New GoBrut variant targets Unix systems, uses a separate C2

• Researchers also found that the botnet malware was exploiting WordPress-based websites.
• The new variant is detected to be an ELF variant that focuses on compromising Unix systems.

GoBrut, also known as StealthWorker malware, has now been discovered targeting Unix-based machines. As per the latest research by security firm Alert Logic, GoBrut was found using a malicious Executable and Linkable Format (ELF) file for this purpose. Furthermore, the firm’s researchers also uncovered a new command-and-control (C2) server used by the botnet for communication.

Worth noting

• While GoBrut primarily brute-forced Magento sites and phpMyAdmin applications, it was also observed that the botnet exploited the WordPress CMS. Over 9000 brute-forcing attempts were made on WordPress sites.
• On top of using a C2 server from its Windows variants, the ELF variant of GoBrut also used another C2 server for communication.
• Alert Logic’s 24-hour telemetry showed that the average number of GoBrut bots in operation grew five-fold this year, right from 500 in January to 2666 in March.
• Altogether, 11,788 unique hosts were detected to be compromised since January. Among the hosting providers, DigitalOcean is the most compromised due to GoBrut’s operations. Other major cloud platforms affected were AWS, OVH, and Google Cloud.
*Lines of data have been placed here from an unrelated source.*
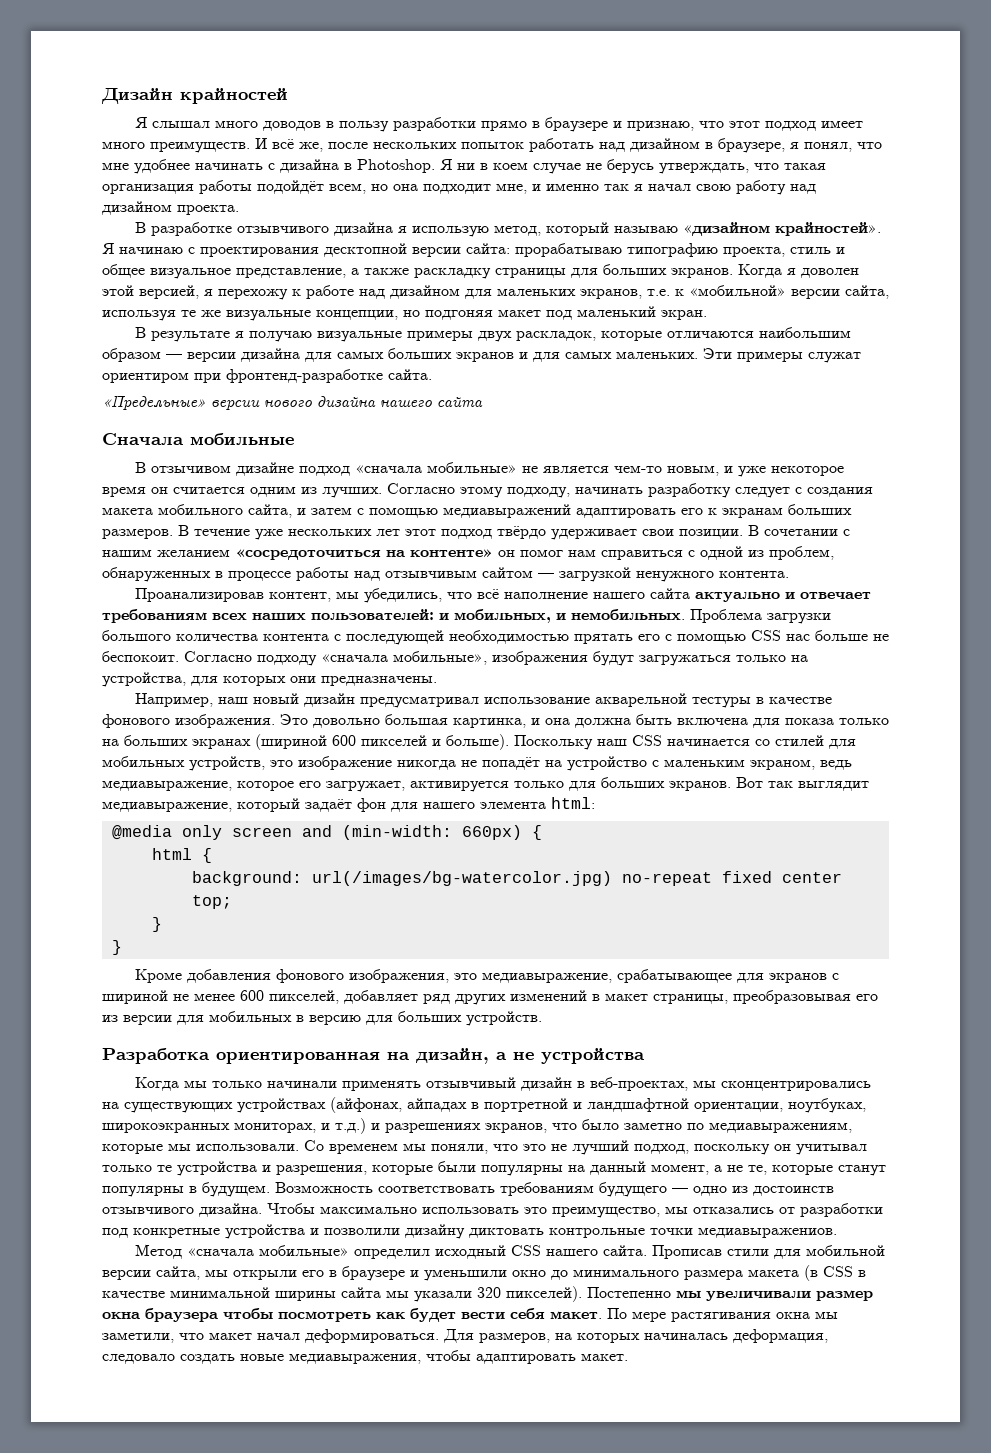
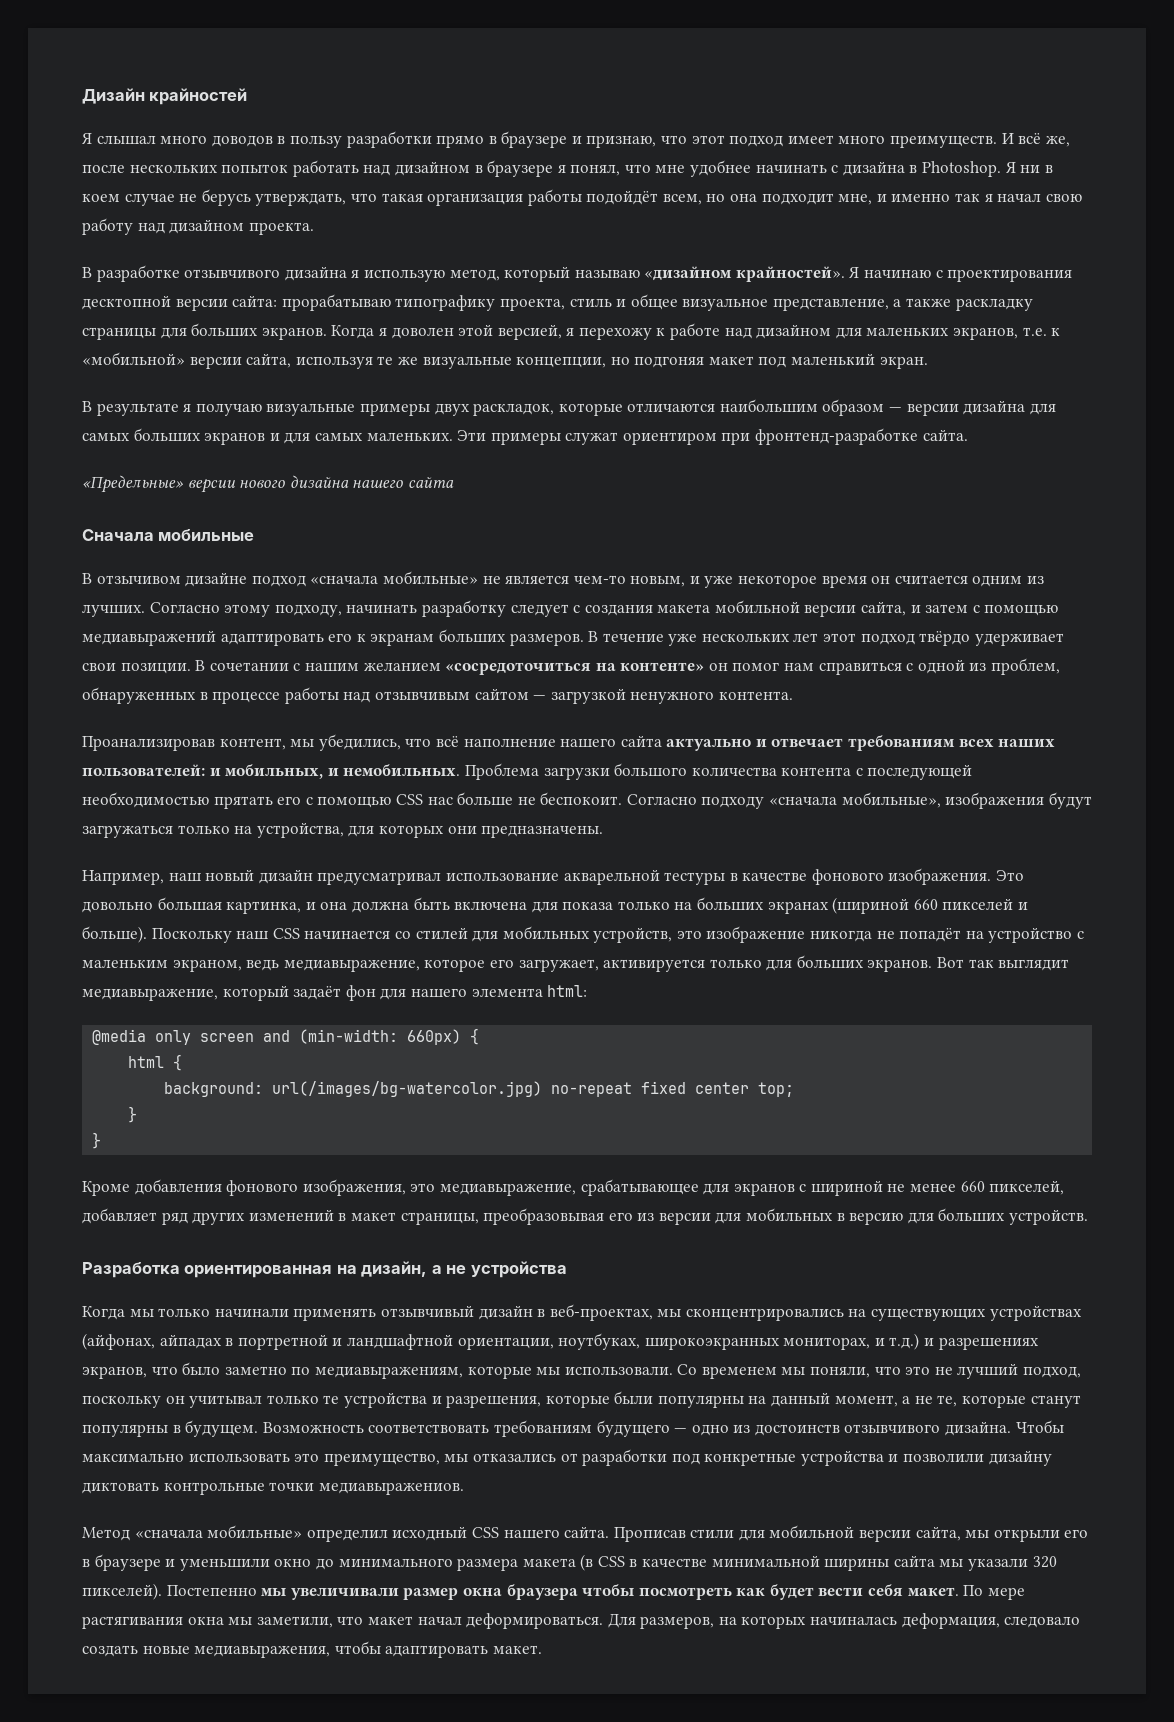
[718,138,785,153] браузере, -> [487,160,554,177] браузере
[627,243,718,257] типографию -> [395,295,496,311] типографику
[158,504,243,515] мобильного -> [714,600,857,617] мобильной версии
[332,735,356,746] 600 -> [913,899,938,910] 660
[240,990,264,1001] 600 -> [960,1181,985,1192] 660

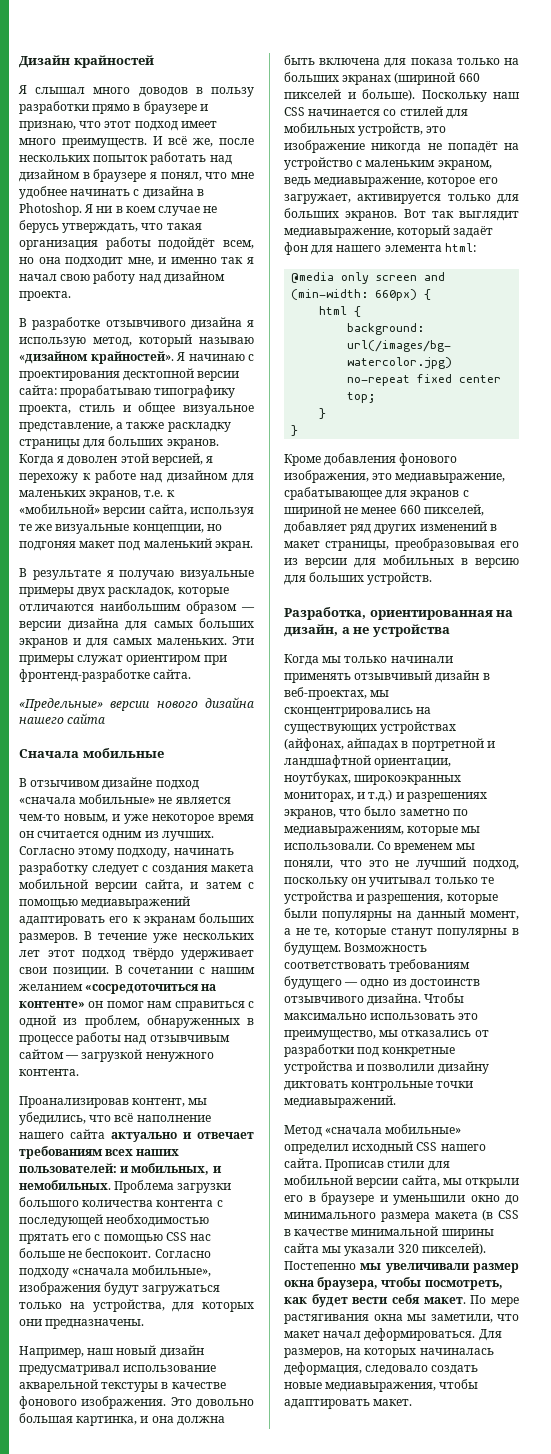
[664,872,726,885] тестуры -> [101,1382,159,1392] текстуры
[82,1262,180,1278] Разработка -> [284,607,366,620] Разработка,
[318,1482,464,1495] медиавыражениов. -> [284,1095,396,1108] медиавыражений.
[506,1584,732,1600] браузера чтобы посмотреть -> [317,1277,503,1290] браузера, чтобы посмотреть,

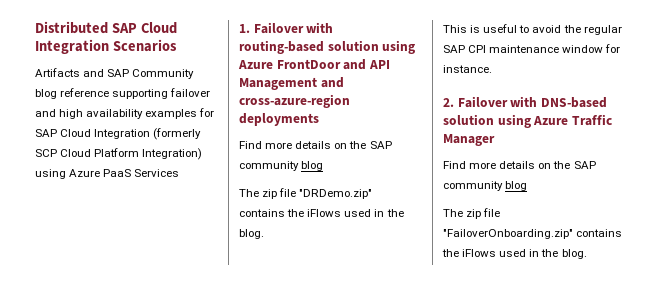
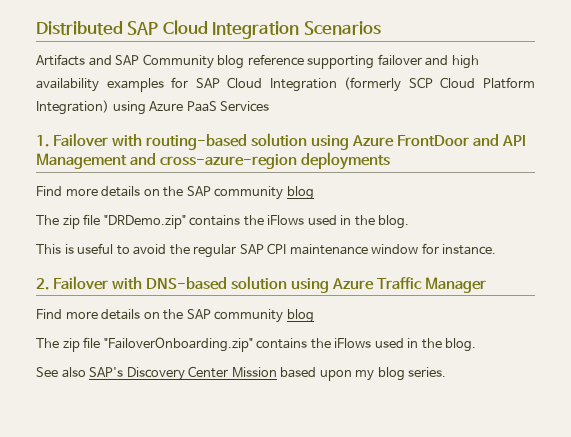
(587, 254) none -> [36,366,447,381] // See also SAP's Discovery Center Mission based upon my blog series.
Another C2, another location

Alert Logic analyzed the C2 load and found out there was another one at a different location that was exploiting WordPress sites. “To investigate this route, we pivoted through our data to identify related samples which may provide another C2 location and confirmed our theory – there is another C2 location which is exclusively executing WordPress brute force attempts. One thing which stood out from the attacking behavior of this C2 was that it used a login username which was literally ‘[login]’,” the blog stated.

The bottom line

Since GoBrut targets CMS, databases, and administration tools, it is evident that the actors mainly lean towards brute-force attacks. A compromise of 11,788 hosts indicates how botnets and brute-force attacks are used in conjunction to take down websites.

Users are advised to always patch website services and plugins. In addition, applying access control to remote logins can help neutralize brute-force attempts as well.